Tech Bytes

Vol. 30 No. 1 2004
Scott Kilbourne

Finally the warmer weather has arrived and hopefully things are looking better all around! Certainly our job market could use some sprucing up, and part of the tweaking to be done is to improve our job skills. One of the column topic suggestions after the first Tech Bits installment was to talk a bit about writing CDs, and to explain the jargon and relevant issues. Thanks for the suggestion, and we will do just that.

In the beginning was the 8 inch floppy disk. It begat the 5.25 inch floppy, which begat the 3.5 inch floppy; but we will not venture into the house of SyQuest, or Iomega, or magneto-optical disks (we all still have too many of those still around.) As Dan Patton (Ohio State Veterinary College) has said, "If I own it, it's obsolete." So, what are we going to do with all the old SyQuest, Jazz, and Zip disks, and especially with the data that’s on them? Who are we going to con or bully into transferring them onto CD or DVD? Are there any interns out there? Did we charge the client an archive fee? Are we still able to read this media at all? These are questions that we all have thought about in recent months and years.

All these old floppy disks and drives aren’t quite dead, but they might as well be given the tiny capacity they hold. The creators realized this and gave us the CD-ROM (Compact Disk - Read Only Memory), and it was good; but not quite good enough.

We could read from these CD-ROMs, but not write to them, which was perceived as a problem by people like us that routinely needed to store large files. We couldn’t write to the CD-ROM, because the digital data on the CD-ROM was stamped onto the disk at a factory and then sealed with plastic. With supply and demand (and profits) being the powerful forces that they are, another way was found. Instead of the silvery CD-ROM made at a factory, a new type of CD, the CD-R (Compact Disk - wRitable), became available along with disk drives that could read AND write to them. This change in capability was brought about by a new design that replaced the permanently stamped data layer of pits and lands, with a dye layer that can have holes burned in it by the drive’s laser (CD burner) to encode the information.

## ENTRIES SUPPLIED
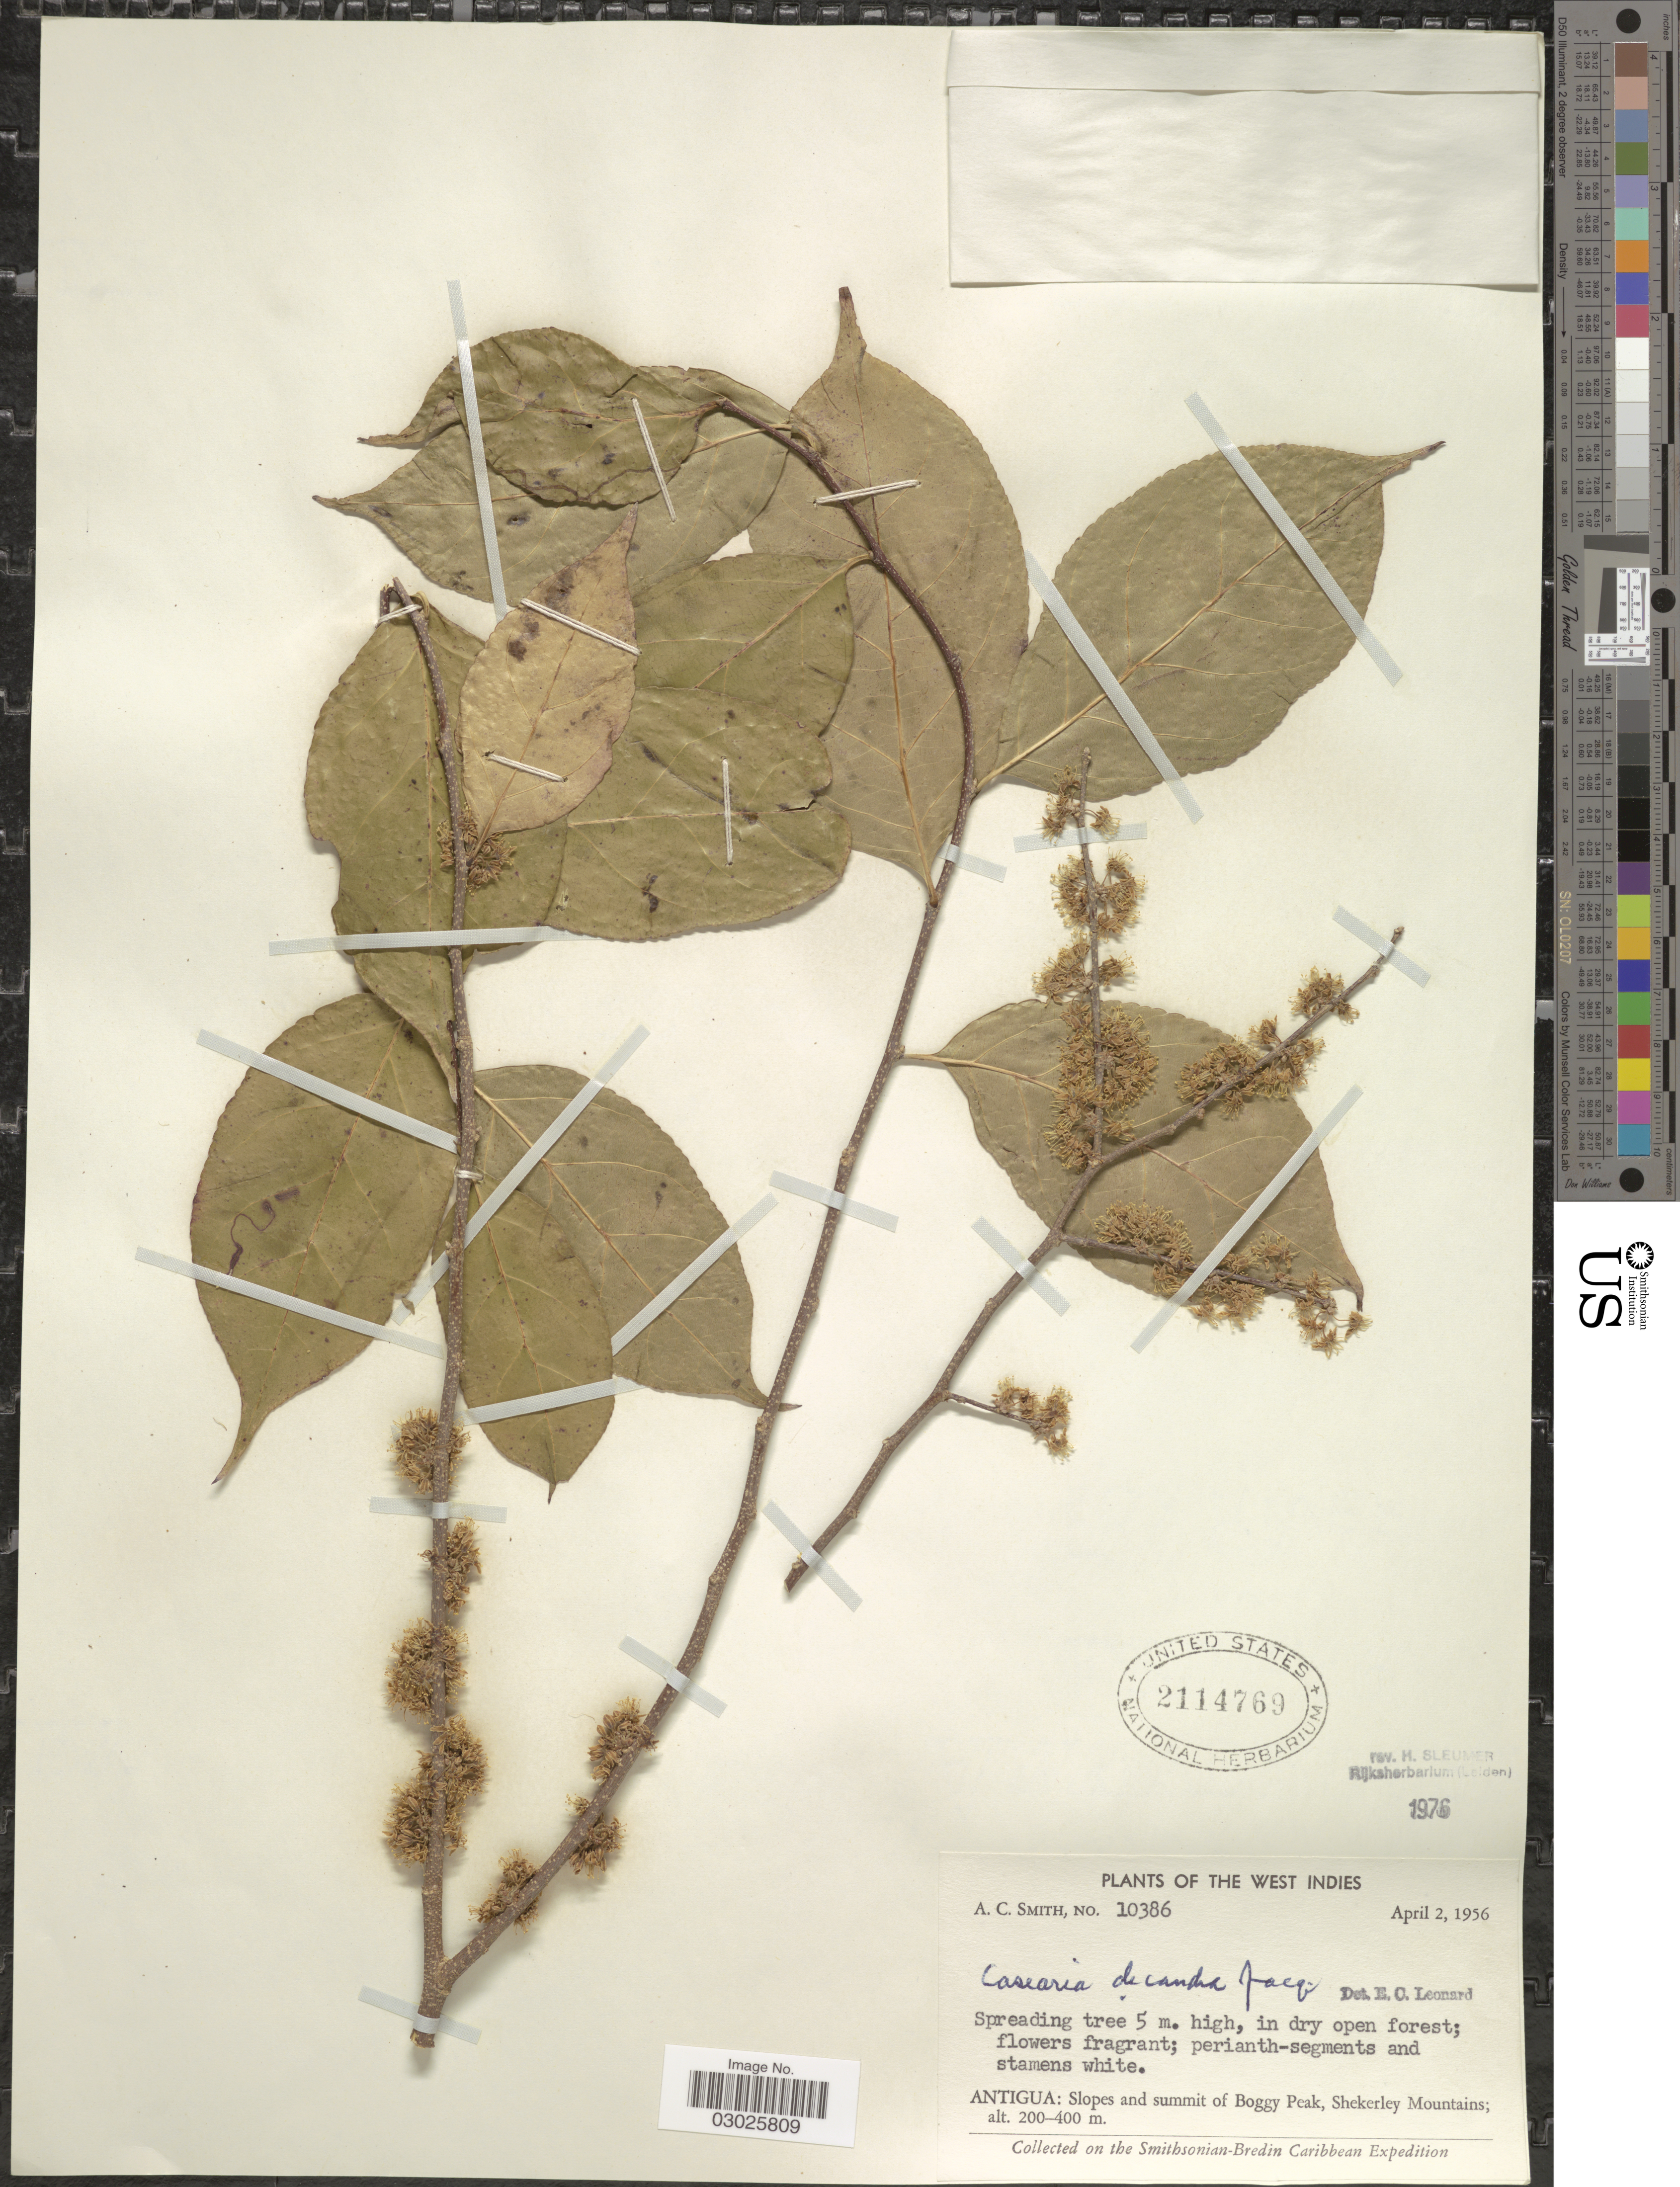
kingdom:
==
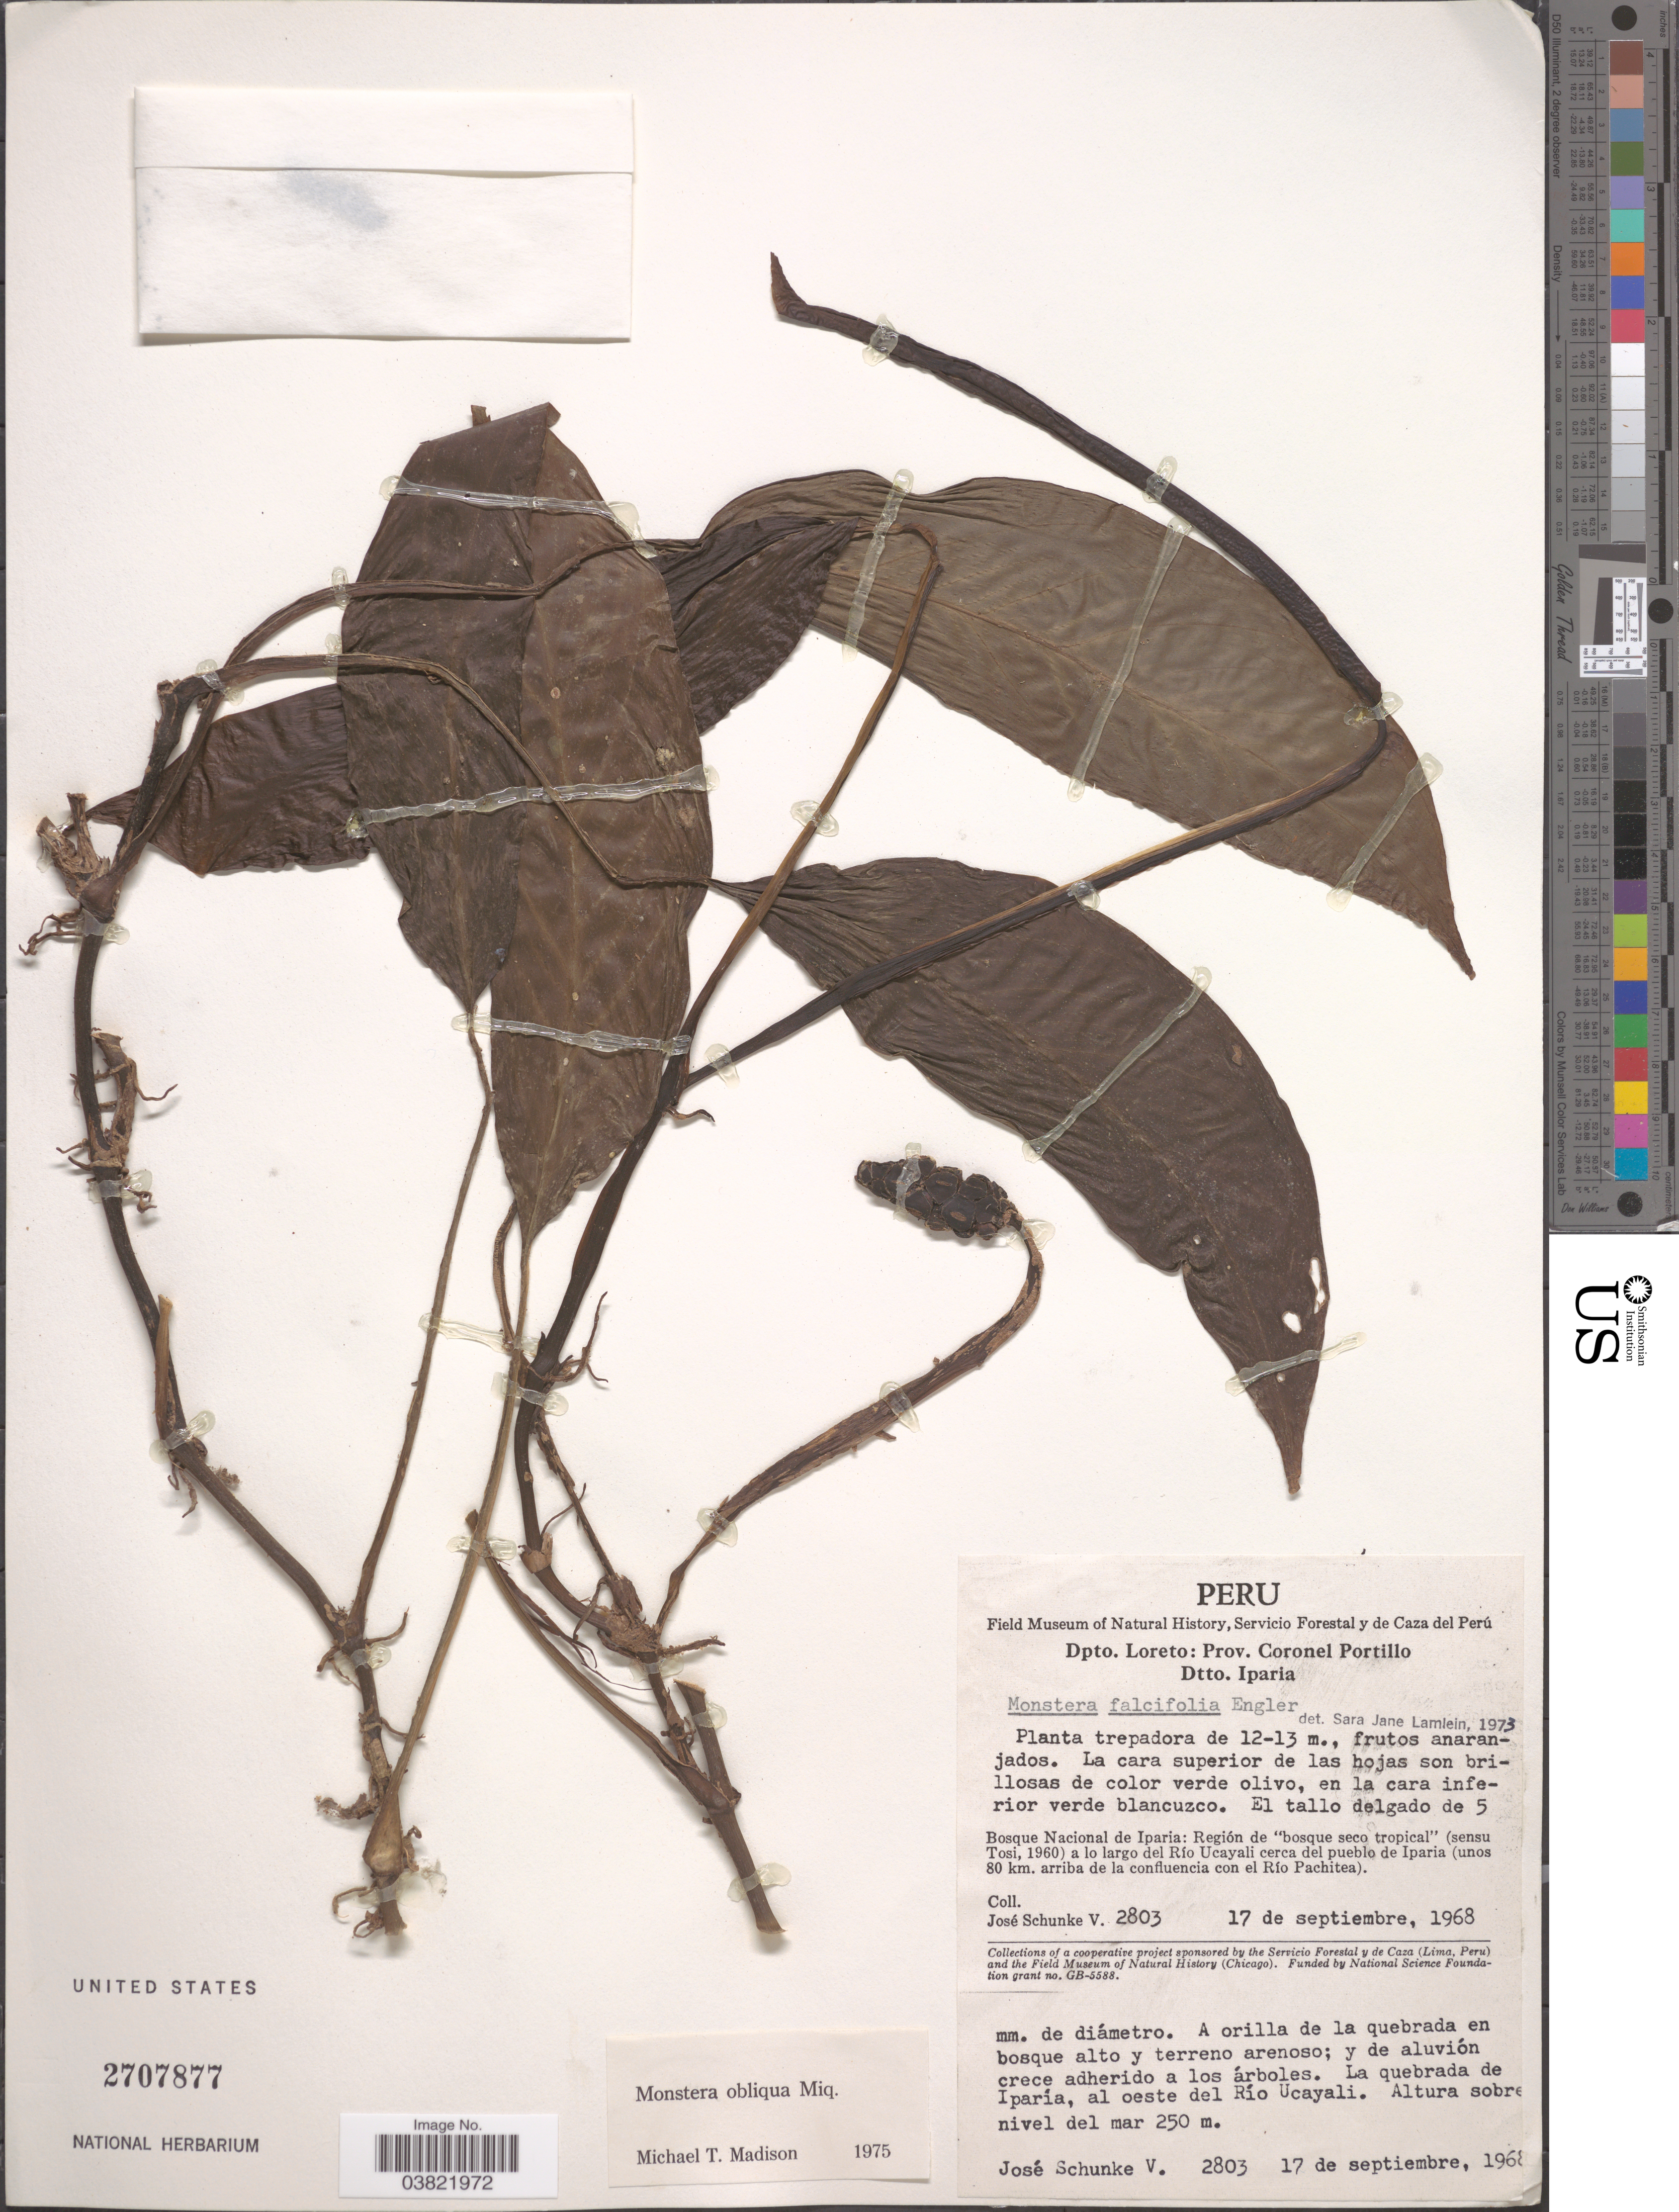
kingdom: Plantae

## GIVEN PROBLEM
Please reproduce the passage of the Tech Bytes column between "Finally the warmer" and "do just that.", inclusive.

## ANSWER TO THE TASK
Finally the warmer weather has arrived and hopefully things are looking better all around! Certainly our job market could use some sprucing up, and part of the tweaking to be done is to improve our job skills. One of the column topic suggestions after the first Tech Bits installment was to talk a bit about writing CDs, and to explain the jargon and relevant issues. Thanks for the suggestion, and we will do just that.